The Wolf: I was led to believe that if she comes home and finds us here, she'd wouldn't appreciate it none too much?
Jimmie: (laughing) She wouldn't at that.
The Wolf: That gives us exactly... forty minutes to get the fu** out of Dodge. Which, if you do what I say when I say it, should be plenty. Now, you've got a corpse in a car, minus a head, in a garage. Take me to it.

Esmeralda: What is your name?
Butch: Butch.
Esmeralda: What does it mean?
Butch: I'm American, honey. Our names don't mean sh**.

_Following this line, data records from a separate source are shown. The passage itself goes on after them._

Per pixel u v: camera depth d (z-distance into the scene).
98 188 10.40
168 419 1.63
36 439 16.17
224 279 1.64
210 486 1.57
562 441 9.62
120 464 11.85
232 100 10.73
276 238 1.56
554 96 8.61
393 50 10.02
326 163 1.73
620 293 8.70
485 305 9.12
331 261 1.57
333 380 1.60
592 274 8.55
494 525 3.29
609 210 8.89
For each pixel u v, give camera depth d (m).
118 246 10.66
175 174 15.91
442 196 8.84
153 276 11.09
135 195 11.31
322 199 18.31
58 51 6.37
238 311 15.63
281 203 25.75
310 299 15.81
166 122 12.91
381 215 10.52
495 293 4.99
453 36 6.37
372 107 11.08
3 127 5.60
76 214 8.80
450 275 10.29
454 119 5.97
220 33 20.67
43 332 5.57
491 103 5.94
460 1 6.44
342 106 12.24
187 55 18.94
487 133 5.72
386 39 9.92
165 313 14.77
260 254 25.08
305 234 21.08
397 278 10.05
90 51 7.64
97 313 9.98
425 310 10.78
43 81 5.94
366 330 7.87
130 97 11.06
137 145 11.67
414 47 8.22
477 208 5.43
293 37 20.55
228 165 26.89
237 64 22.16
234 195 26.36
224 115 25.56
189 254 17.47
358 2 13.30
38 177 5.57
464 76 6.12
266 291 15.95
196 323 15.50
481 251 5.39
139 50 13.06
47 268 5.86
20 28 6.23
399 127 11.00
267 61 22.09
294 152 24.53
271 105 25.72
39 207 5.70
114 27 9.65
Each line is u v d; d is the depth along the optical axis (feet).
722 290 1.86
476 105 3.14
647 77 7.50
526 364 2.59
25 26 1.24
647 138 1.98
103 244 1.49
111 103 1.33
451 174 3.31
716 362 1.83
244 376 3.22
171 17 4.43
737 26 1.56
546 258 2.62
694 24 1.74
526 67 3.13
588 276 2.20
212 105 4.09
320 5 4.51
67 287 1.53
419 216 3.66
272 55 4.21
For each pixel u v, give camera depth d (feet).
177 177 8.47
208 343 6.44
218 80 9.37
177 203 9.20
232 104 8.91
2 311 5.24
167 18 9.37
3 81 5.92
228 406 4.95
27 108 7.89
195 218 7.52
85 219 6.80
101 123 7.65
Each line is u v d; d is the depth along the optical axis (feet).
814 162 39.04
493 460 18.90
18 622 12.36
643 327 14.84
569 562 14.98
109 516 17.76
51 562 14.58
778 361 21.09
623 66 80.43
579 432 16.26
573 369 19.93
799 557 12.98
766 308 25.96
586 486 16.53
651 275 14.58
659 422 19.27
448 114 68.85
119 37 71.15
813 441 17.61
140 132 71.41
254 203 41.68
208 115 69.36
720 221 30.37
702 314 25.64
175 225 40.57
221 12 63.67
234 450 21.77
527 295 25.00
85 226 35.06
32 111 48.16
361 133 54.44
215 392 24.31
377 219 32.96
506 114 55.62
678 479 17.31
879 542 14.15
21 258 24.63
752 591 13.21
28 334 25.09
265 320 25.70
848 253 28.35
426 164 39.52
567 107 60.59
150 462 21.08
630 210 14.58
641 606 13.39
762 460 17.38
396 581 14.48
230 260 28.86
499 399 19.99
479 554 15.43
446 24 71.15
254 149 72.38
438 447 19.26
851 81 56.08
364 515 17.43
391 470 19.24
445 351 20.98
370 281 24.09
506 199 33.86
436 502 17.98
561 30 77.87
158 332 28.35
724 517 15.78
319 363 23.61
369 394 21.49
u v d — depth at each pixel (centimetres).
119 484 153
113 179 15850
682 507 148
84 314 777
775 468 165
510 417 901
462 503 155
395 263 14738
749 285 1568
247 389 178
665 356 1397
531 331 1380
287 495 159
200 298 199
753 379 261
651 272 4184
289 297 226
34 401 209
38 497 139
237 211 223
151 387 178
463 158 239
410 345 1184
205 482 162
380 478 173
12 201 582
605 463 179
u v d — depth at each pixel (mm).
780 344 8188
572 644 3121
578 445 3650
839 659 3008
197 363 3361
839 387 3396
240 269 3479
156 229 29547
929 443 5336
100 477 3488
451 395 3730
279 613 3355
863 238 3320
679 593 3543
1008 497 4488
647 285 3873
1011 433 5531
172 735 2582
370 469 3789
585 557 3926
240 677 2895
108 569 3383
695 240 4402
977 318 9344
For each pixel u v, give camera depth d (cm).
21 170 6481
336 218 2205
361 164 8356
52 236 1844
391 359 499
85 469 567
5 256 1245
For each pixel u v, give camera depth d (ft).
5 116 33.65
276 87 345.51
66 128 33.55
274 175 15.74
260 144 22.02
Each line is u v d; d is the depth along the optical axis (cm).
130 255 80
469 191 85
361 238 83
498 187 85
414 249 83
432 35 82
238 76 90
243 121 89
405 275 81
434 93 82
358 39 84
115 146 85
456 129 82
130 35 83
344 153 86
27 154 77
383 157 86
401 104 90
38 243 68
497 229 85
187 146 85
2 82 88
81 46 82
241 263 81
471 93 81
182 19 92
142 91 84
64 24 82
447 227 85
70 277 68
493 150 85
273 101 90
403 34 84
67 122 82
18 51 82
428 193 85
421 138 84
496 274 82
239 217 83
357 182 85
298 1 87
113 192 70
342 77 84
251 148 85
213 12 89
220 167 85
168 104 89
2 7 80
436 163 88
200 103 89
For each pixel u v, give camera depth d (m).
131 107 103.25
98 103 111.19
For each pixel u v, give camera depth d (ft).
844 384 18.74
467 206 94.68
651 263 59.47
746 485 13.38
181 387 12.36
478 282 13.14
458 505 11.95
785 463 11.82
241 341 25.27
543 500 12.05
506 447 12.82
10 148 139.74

Yolanda: This place? A coffee shop?
Pumpkin: Why not? Nobody ever robs restaurants. Bars, liquor stores, gas stations... you get your head blown off sticking up one of them. Restaurants on the other hand, you catch with their pants down. They're not expecting to get robbed. Not as expectant anyway.
Yolanda: I bet you could cut down on the hero factor in a place like this.
Pumpkin: Right, just like banks, these places are insured. Manager? He don't give a fu**. He just wants to get you out the door before you start plugging the diners. Waitresses? fu***** forget it! No way they're taking a bullet for the register. Busboys? Some wetback getting paid a dollar-fifty an hour, really give a fu** you're stealing from the owner? See, I got the idea, last liquor store we held up, all the customers kept coming in?
Yolanda: Yeah.
Pumpkin: And you got the idea of taking their wallets. Now that was a good idea.
Yolanda: Thank you.
Pumpkin: Made more from the wallets than we did from the register.
Yolanda: Yes, we did.
Pumpkin: A lot of customers come into a restaurant.
Yolanda: A lot of wallets.
Pumpkin: Pretty smart, eh?
Yolanda: Pretty smart.

Trudi: You know how they use that gun to pierce your ears? They don't use that when they pierce your nipples, do they?
Jody: Forget that gun. That gun goes against the entire idea behind piercing. All of my piercings, sixteen places on my body, all of them done with a needle. Five in each ear, one through the nipple on my left breast, one through my right nostril, one through my left eyebrow, one in my lip, one in my cl**... and I wear a stud in my tongue.
Vincent: Excuse me, but I was just wondering... why do you wear a stud in your tongue?
Jody: It's a sex thing. It helps fe******.
Lance: Don Vincenzo. Step into my office?